Но все когда-то кончается. И моя вольная Куйбышевская жизнь тоже закончилась. Как-то утром я сидел на подоконнике и смотрел на прохожих. И вдруг не поверил глазам: по улице, как ни в чем не бывало, вышагивал дед. Я так закричал, что качнулись верхушки лип. В ту же секунду я выпрыгнул из окна (к счастью, мы жили на первом этаже) и радостно кинулся ему в объятья. Мне и по сей день кажется, что не заметь я его тогда, он бы прошел мимо.

Дед увез меня обратно в Ульяновск, так и не зайдя в квартиру и не поговорив с отцом. Впрочем, в этом не было необходимости. Его все равно не было дома, а все мое, тениска, шорты и сандалии на босу ногу, было на мне. С тех пор я отца не видел.

И слава Богу! Поскольку в нем я абсолютно не нуждался. Позже у меня был отчим. Никакой особой радости от его появления я не испытывал, как, впрочем, и досады, хотя моя личность в глазах матери как-то резко поблекла и отодвинулась на второй план. Не знаю, возлюбила ли она его как саму себя, но все внимание теперь уделялось этому чужому дяденьке. Лучшие куски доставались ему, а на меня была взвалена вся грязная домашняя работа. По дому отчим принципиально ничего не делал. Он целыми днями валялся на диване, на котором раньше валялся я, и почитывал газеты. Когда матери не было дома, он жарил себе мясо, а потом бесшумно ел со сковородки, прикрывшись газетой, чтобы я не видел. Но мог бы и не прикрываться: к мясу я был равнодушен, как, впрочем, и ко всем удовольствиям, связанными с чревоугодием.

Мне вообще было несвойственно чувство обиды. Мне все было прекрасно. Мне всегда и везде и со всеми было уютно и весело. Я не испытывал никакого ущемления от того, что моей персоне не оказывали должного внимания. Черт с ним, с вниманием! Жизнь и без внимания стоящая штука!
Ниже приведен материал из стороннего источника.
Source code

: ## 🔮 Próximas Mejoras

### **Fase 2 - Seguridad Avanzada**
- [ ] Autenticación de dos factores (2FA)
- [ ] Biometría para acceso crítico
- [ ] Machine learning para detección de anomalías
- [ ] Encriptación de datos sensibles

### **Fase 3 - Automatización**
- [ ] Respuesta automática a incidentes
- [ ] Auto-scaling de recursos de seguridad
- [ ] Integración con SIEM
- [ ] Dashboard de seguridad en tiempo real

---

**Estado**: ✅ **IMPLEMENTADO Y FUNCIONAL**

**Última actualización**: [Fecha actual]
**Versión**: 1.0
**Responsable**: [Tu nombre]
Мать рассталась с отчимом через пять лет. Нельзя сказать, что с его уходом я ощутил какую-то утрату. Более того, я, кажется, испытал радость, несмотря на то, что он забрал магнитофон и мопед. Так что слово «отец» для меня, скорее, что-то чужеродное, нежели родное. Без мужчины в доме я чувствовал себя более комфортно. А вот без матери мне приходилось туго.

Все мое детство можно разделить на два этапа. Первый, ранний – это вечное опасение, что отец выпорет ремнем, второй, поздний – это вечное ожидание матери.

После того, как дед привез меня в Ульяновск (и то только потому, что мне нужно было в школу), мать определила меня в интернат.

Я ждал ее по средам, когда был родительский день. Ждал со страхом, потому что на меня жаловались. Я был очень энергичным и подвижным. Почему-то мое бурное проявление жизнерадостности воспитатели воспринимали как хулиганство. Сколько себя помню, я всегда стоял в углу и ковырял штукатурку, пытаясь таким образом изобразить на стене что-нибудь художественное. За это меня наказывали еще кручи: ставили на всю ночь в коридор, или лишали ужина. И к тому и к другому я относился с английским спокойствием. Что делать? Искусство требует жертв!

На выходные меня забирали домой. Если за мной приходил дед, это был праздник. Все, что ему высказывали относительно моего поведения, он пропускал мимо ушей. Мать же меня отчитывала, награждала затрещинами и в наказание запрещала смотреть телевизор. Однако она сердилась недолго. Кормила и выпроваживала на улицу. Затем запирала дом и уходила, напомнив, что скоро должен вернуться дед. Но дед возвращался не скоро. После вечерни он любил забрести к какой-нибудь старушке, а я бегал по сугробам с деревянным автоматом и расстреливал врагов. Ближе к полуночи, перестреляв их целый дивизион, мне становилось немного тоскливо. Окна нашего дома по-прежнему оставались черными, а ноги и руки уже порядком окачивали. Но тоскливо было не от мороза, а от одиночества. Я смотрел на луну, и мне казалось, что я один на всем свете. Однако в отчаянье не впадал, ибо всегда выходила соседка и, костеря мою матушку, брала к себе в дом. Соседи давали мне карандаш с бумагой, и я рисовал. Насколько себя помню, я всегда рисовал в ожидании мамы.